2.1. Col secondo motivo di ricorso i ricorrenti sostengono che la sentenza impugnata sarebbe affetta da un vizio di violazione di legge, ai sensi dell’art. 360 c.p.c., n. 3. E’ denunciata, in particolare, la violazione della L. 23 dicembre 1994, n. 724, art. 6; L. 28 dicembre 1995, n. 549, art. 2, comma 14; D.L. 13 dicembre 1996, n. 360. Deducono, al riguardo, che della L.R. Calabria 26 giugno 2003, n. 8, art. 22, aveva attribuito alle gestioni liquidatorie delle disciolte ASL la legittimazione passiva rispetto alle domande risarcitorie per fatti commessi da queste ultime; e che di conseguenza correttamente l’attore, introducendo la domanda nel 2004, notificò l’atto di citazione alla ASL di Rossano.
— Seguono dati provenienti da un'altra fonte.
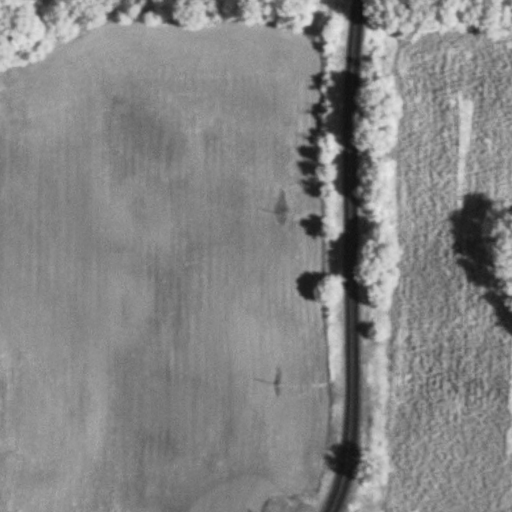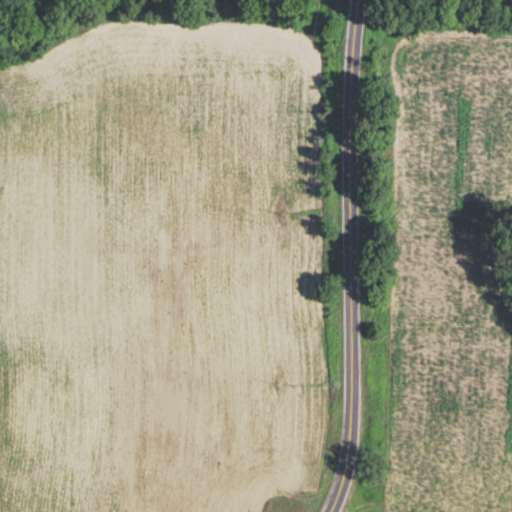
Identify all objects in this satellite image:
road: (352, 257)
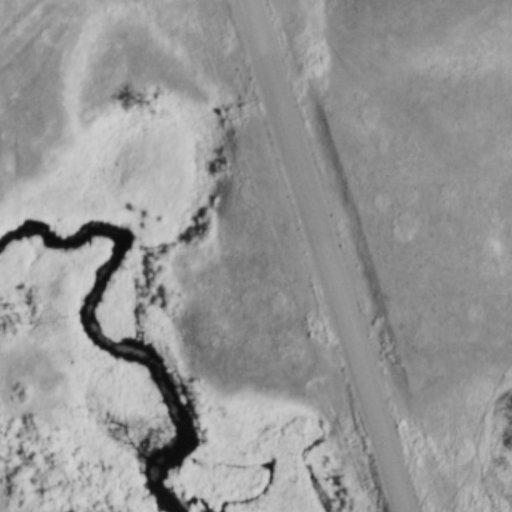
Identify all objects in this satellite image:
road: (329, 255)
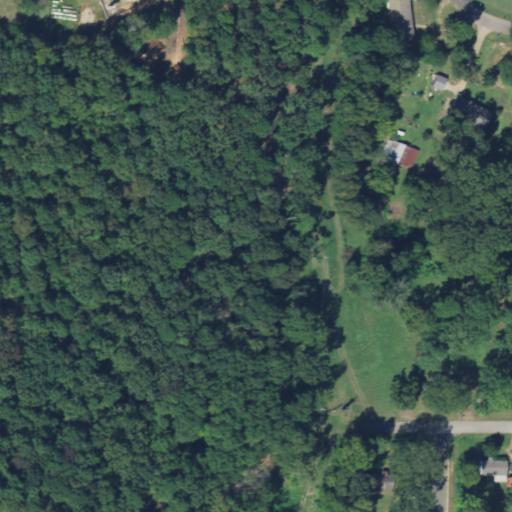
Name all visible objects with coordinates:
road: (460, 2)
road: (485, 19)
building: (399, 22)
road: (152, 100)
building: (469, 113)
building: (397, 154)
road: (67, 197)
road: (270, 291)
road: (435, 428)
road: (441, 470)
building: (493, 470)
building: (493, 470)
Soggiungono che la L.R. Calabria n. 8 del 2003, art. 22, fu dichiarato costituzionalmente illegittimo solo nel 2007 (da Corte cost., 05-042007, n. 116), e quindi solo dopo tale data la legittimazione è tornata in capo alla Regione.

2.2. Il motivo è manifestamente infondato.

Anche, infatti, a prescindere dal rilievo – già compiuto dalla Corte d’appello – che l’originario attore convenne in giudizio una ASL disciolta, e non la gestione liquidatoria di essa, come avrebbe dovuto, resta il fatto che le sentenze della Corte costituzionale dichiarative della illegittimità costituzionale di una norma, ivi comprese le norme processuali, hanno effetto a partire dal giorno successivo alla pubblicazione della relativa sentenza della Corte costituzionale nella Gazzetta Ufficiale (art. 136 Cost., comma 1).

Sicchè, dichiarata l’illegittimità costituzionale della L.R. Calabria n. 8 del 2003, art. 22, nessuna condanna poteva essere pronunciata nei confronti della ASP.

3. Le spese.

Le spese del presente grado di giudizio vanno a poste a carico dei ricorrenti.

PQM

la Corte di Cassazione:

(-) rigetta il ricorso;

(-) condanna L.C., M.F., M.C., M.G. e M.R., in solido, alla rifusione in favore di Azienda Sanitaria Provinciale di Cosenza delle spese del presente giudizio di legittimità, che si liquidano nella somma di Euro 7.200, di cui Euro 200 per spese vive, oltre I.V.A., cassa forense e spese forfettarie D.M. 10 marzo 2014, n. 55.

Così deciso in Roma, nella Camera di consiglio della Sezione Terza Civile della Corte di Cassazione, il 8 giugno 2017.